Davar evine girildiğinde, 8 yıl aradan sonra anlamlı bir detay fark edildi: Zaman, 2003 yılının Kasım ayında durmuş, sonrasında takvim sayfasını çeviren olmamıştı. Burnun direği sızladı..

İçinde, sevgiliyle ilk buluşmaya giderken basılan metro kartının, 77'de amcamın babama yazdığı çok özel mektubun, eski sakıncalı fotoların saklandığı nostaljik günlüklerin, 7. sınıftan kalma rezil sorulara sahip bir anket defterinin, ergenlikte IYS'den edinilen ve ikisiyle hala iletişimin sürdüğü mektup arkadaşlarından gelen mektupların, odtü-hazırlıktaki sevgili hoca özlem karagözoğlu'nun her biri ayrı motive ettirici notlarının bulunduğu ödevlerin, canım büyükbabamla birlikte çizdiğimiz aile ağacının, 'senle röportaj yapmam gerek' diye yanaştığım yabancı çocuğa sorduğum saçma sapan soruların, lemanların, öys (evek, son öys'ye giren çocuktum ben) tercihlerinin, Anadolu lisesinden kalma Almanca defterlerinin, Hatice teyzemin aldığı balonlu sincaplı broşumun, kurdelalı tokaların saklandığı kutu açıldı. Şiirler, mektuplar yüksek sesle okundu, anne-babadan 'vay canına yauv, o kadar zaman geçmiş mi?' nidaları duyuldu; saklanacaklar eve götürülmek, atılacaklar geri dönüşüme verilmek üzere ayrıldı.

Her yukarı kata çıkışta, anne-teyze-anneannenin kestiği, güneşe yan gelip yatmış makarnalardan bir kaç tanesi kıtır kutur yenildi, güya tuzu test edildi.

Bu sırada akşam yemeği ocağa kondu, çömlekte pişecek olan fasülyenin heyecanı bünyeleri erkenden sarmaladı, suyuna ekmek banmak isteyen eller ötelendi.

Teyzemin bahçesinden gelen kirazların en tombulu, akşam yemeği öncesi yutulmak üzere, küpe niyetine kulağa takıldı.
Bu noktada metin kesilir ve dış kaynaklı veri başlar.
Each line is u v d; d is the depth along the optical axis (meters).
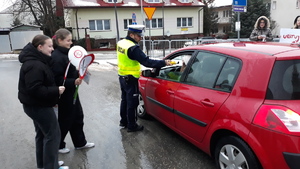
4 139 4.18
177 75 3.66
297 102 2.17
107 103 6.07
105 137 4.12
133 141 3.94
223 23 43.09
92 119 4.98
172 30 28.47
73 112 3.28
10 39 22.31
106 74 10.41
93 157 3.50
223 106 2.61
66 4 24.20
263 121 2.19
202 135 2.98
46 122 2.69
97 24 25.52
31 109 2.62
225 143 2.61
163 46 13.19
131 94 4.04
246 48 2.78
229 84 2.66
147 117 4.81
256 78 2.39
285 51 2.46
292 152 2.03
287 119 2.08
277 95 2.23
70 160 3.43
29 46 2.53
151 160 3.36
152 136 4.09
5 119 5.16
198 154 3.46
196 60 3.31
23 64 2.52
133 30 3.79
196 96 3.02
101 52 22.17
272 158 2.14
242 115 2.39
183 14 28.64
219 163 2.75
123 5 25.66
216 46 3.15
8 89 7.96
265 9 29.91
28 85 2.46
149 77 4.32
Küfür küfür esen rüzgarın eşliğinde sudoku çözüldü, sağa sola sataşıldı, annenin verdiği işler itinayla geri püskürtüldü, tembelliğin dibine vuruldu.
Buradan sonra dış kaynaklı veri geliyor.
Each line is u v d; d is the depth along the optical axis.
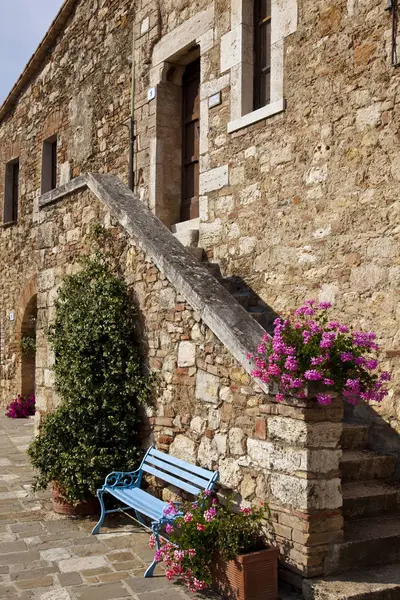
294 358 3.67
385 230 5.07
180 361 5.02
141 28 8.74
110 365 5.55
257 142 6.46
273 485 3.98
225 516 3.96
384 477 4.77
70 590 3.86
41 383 7.39
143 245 5.55
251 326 4.50
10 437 9.31
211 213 7.07
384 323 5.02
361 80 5.36
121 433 5.46
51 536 4.87
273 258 6.18
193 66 8.27
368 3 5.33
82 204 6.76
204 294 4.80
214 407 4.59
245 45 6.79
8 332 13.51
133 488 5.10
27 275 12.73
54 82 11.73
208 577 3.80
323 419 3.81
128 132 8.99
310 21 5.87
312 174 5.78
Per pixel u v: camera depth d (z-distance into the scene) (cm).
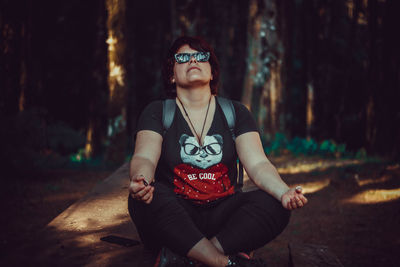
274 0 1509
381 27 1492
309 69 1830
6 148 916
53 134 1559
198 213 216
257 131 229
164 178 222
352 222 603
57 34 1870
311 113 1806
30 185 824
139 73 2147
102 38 1734
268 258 461
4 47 1343
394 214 630
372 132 1498
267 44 1515
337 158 1302
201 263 187
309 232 560
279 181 204
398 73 1452
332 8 1914
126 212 281
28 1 1399
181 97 228
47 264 196
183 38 236
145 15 2156
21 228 542
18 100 1376
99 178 953
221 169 220
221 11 1956
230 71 2112
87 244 225
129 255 212
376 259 460
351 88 1934
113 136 1192
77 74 1930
Ara sıra karıştırılan fasülyenin kokusu Karakaya'yı sardı, sarmaladı.

Sürekli aksiyon halindeki anne-baba izlendi, ben bu yaşa gelince nasıl olcem aceba dendi, tembel bünyeyi korku sardı.

'David Beckham'ın 4 çocuğu varmış, bizim daha bir tane bile yok' diyen Umut kışkışlandı, hmm dedirten kitaba yumulundu.
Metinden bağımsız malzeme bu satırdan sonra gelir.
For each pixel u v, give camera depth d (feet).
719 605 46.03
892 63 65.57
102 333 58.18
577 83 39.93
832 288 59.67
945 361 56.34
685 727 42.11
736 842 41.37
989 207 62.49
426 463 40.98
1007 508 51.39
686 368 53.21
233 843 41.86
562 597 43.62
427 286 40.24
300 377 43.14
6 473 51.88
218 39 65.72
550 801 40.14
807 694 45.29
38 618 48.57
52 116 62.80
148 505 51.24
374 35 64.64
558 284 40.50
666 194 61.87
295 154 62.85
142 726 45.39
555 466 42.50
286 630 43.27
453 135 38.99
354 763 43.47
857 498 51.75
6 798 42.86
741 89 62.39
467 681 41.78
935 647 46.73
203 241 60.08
Yeni oyuncak color nook keşfedildi, kurcalandı, 'iyi ki almışız' denildi.

Akşam üzeri herkesler başka işe çekilince, fasülyeden kalan ateşin üzerinde kahve pişirildi. Yarı pişmiş, yarı çiğ içildi, filan.

Akşam güneşi dalların arasından vurdukça, esnendi, gerinildi, oh mis, oh yeah, what the fuck beybi filan dendi, böyle yaşamak ne güzeldi..

Anneanne-anne ortak yapımı ev ekmeği pişirmece test edilmek üzere anneanne evine seyirtildi, yolda 'bu benim ilacım, şifam' diye diye dut yiyen büyükbaba görüldü, sabahtan bu yana yenen dut ve kirazın verdiği karın ağrısıyla büyükbaba ısrarı geri püskürtüldü.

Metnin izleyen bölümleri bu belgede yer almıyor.